*** Opening INFORMATION GIVEN ***

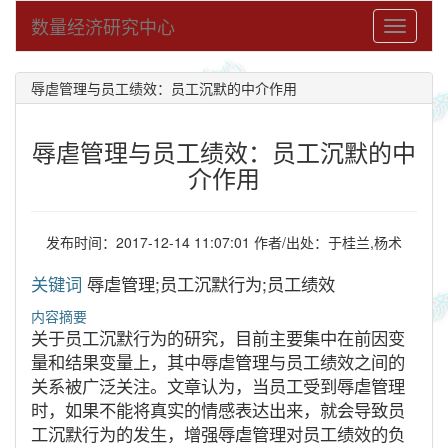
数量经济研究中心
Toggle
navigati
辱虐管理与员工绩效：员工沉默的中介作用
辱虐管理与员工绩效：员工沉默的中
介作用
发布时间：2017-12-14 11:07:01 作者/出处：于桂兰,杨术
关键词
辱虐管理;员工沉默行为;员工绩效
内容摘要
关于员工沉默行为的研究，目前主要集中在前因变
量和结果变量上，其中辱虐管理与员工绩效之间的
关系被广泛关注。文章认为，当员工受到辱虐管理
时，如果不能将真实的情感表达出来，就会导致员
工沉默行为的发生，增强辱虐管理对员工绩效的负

*** Closing INFORMATION GIVEN ***
*** Opening INFORMATION GIVEN ***

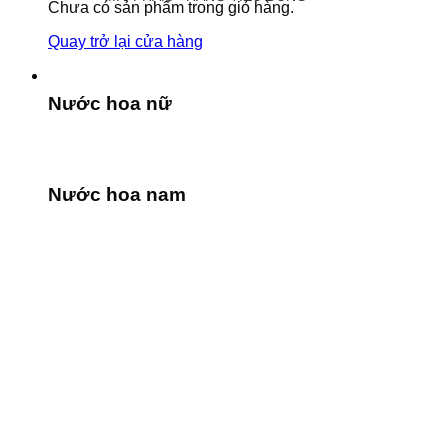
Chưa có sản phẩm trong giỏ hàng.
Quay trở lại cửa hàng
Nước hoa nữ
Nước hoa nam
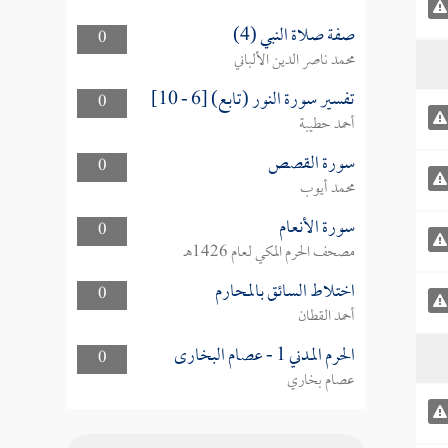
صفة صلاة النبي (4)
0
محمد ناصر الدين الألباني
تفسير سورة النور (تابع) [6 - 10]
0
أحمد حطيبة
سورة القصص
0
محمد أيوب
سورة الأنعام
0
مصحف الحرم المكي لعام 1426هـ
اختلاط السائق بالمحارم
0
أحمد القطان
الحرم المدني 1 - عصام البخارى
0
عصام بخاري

*** Closing INFORMATION GIVEN ***

## WHAT THE TASK REQUIRES
Across the data above, how many lines carry the word "سورة"? Only the number is needed.

## TASK OUTPUT
3